<<<<

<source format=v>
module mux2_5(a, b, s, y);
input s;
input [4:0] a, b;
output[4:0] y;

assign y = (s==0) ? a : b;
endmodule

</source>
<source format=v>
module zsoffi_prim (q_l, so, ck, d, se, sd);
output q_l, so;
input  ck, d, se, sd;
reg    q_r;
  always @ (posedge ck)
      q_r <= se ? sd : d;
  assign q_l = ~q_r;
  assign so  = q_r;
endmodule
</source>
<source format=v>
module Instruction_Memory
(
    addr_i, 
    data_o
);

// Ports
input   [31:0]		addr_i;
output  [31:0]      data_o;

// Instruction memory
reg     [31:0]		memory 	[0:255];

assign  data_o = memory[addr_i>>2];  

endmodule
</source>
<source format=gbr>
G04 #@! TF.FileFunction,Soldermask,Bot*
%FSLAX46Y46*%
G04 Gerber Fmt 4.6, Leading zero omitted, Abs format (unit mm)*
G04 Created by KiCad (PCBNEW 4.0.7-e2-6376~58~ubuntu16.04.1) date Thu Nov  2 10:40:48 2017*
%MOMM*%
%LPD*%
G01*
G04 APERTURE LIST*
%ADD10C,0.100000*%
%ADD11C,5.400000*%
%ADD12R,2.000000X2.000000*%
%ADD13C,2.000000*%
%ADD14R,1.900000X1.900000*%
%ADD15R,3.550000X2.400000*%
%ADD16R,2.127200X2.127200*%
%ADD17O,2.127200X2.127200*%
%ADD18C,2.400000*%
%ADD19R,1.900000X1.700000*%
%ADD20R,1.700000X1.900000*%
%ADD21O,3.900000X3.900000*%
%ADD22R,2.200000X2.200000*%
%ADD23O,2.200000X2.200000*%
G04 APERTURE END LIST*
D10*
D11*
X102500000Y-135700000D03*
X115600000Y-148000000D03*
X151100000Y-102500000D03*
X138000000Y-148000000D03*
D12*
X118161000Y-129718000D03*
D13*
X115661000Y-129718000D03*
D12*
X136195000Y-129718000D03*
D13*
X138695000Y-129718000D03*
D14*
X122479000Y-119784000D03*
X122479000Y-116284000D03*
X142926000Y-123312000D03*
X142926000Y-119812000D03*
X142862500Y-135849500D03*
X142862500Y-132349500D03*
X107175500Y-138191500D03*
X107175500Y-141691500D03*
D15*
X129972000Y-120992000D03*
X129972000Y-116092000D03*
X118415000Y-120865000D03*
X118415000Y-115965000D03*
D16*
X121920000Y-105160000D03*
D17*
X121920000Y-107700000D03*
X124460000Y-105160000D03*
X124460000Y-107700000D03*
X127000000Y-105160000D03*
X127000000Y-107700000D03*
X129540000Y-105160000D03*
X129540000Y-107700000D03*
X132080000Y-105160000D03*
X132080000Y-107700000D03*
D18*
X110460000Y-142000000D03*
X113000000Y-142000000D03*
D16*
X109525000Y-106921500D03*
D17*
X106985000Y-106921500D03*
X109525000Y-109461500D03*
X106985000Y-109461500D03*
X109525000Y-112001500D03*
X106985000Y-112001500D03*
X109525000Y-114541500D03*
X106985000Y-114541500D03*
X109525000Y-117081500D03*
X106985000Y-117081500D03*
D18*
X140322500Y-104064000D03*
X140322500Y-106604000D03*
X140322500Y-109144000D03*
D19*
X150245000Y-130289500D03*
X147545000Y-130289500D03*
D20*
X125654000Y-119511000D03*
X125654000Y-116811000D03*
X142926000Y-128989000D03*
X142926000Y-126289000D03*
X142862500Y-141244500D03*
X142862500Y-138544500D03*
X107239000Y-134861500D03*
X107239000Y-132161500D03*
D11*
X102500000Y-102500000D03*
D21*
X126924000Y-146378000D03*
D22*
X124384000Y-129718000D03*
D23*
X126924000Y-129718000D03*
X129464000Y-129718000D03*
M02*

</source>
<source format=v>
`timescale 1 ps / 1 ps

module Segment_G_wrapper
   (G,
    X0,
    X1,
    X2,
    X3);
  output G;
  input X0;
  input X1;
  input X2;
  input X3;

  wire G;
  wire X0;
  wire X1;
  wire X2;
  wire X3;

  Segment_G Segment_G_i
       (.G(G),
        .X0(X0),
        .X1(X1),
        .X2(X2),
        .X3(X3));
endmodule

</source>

>>>>
<<<<

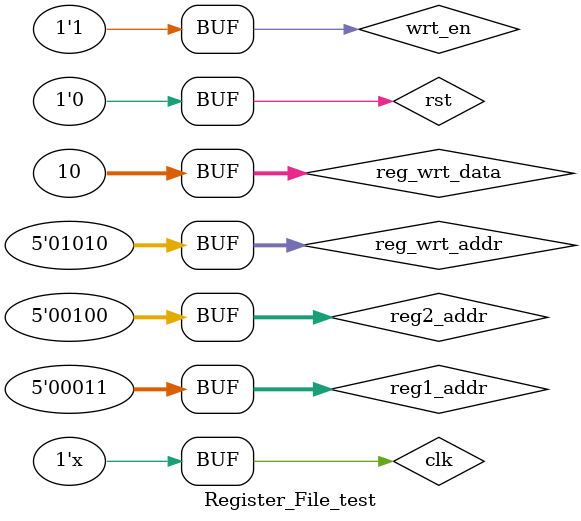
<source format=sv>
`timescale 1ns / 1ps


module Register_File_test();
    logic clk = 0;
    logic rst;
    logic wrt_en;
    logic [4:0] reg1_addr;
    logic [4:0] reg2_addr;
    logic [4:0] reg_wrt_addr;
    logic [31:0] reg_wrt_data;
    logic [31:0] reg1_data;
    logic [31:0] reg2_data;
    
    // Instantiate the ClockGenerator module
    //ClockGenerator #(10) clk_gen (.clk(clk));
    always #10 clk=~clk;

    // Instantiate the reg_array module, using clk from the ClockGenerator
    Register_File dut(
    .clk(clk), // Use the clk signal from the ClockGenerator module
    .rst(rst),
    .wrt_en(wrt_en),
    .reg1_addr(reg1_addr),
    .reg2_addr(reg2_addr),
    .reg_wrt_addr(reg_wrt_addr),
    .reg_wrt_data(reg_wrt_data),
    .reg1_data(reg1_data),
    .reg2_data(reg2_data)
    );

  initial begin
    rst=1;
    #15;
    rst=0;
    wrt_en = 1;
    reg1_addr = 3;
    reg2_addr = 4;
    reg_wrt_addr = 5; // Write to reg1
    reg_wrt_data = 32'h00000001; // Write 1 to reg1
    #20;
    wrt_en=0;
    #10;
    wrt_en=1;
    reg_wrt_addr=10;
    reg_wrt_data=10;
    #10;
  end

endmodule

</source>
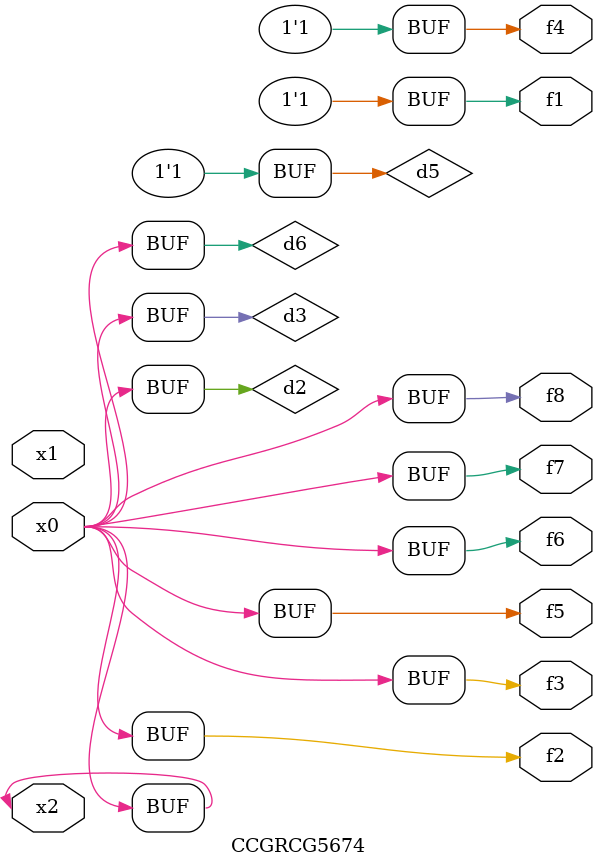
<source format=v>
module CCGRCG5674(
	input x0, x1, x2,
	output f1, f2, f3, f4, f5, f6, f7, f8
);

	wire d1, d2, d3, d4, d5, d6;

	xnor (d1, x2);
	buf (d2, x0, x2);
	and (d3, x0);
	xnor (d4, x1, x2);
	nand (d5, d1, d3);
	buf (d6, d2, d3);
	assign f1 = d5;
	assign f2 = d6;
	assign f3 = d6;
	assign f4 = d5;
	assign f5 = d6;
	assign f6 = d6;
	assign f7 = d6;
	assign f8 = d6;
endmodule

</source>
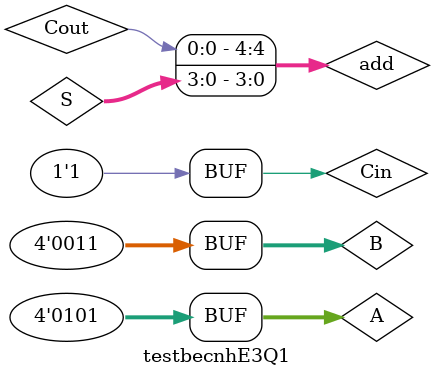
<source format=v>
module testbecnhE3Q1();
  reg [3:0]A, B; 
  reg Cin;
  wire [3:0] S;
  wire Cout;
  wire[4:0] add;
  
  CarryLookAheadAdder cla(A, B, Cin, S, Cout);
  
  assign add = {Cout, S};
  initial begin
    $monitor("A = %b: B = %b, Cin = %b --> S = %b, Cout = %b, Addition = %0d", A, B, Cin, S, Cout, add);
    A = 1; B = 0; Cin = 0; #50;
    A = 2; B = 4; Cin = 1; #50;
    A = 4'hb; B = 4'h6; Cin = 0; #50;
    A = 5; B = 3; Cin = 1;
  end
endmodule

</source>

>>>>

Lines from the entries that contain the word "timescale" are what the answer must hold.

# [Exercise result]
`timescale 1 ps / 1 ps
`timescale 1ns / 1ps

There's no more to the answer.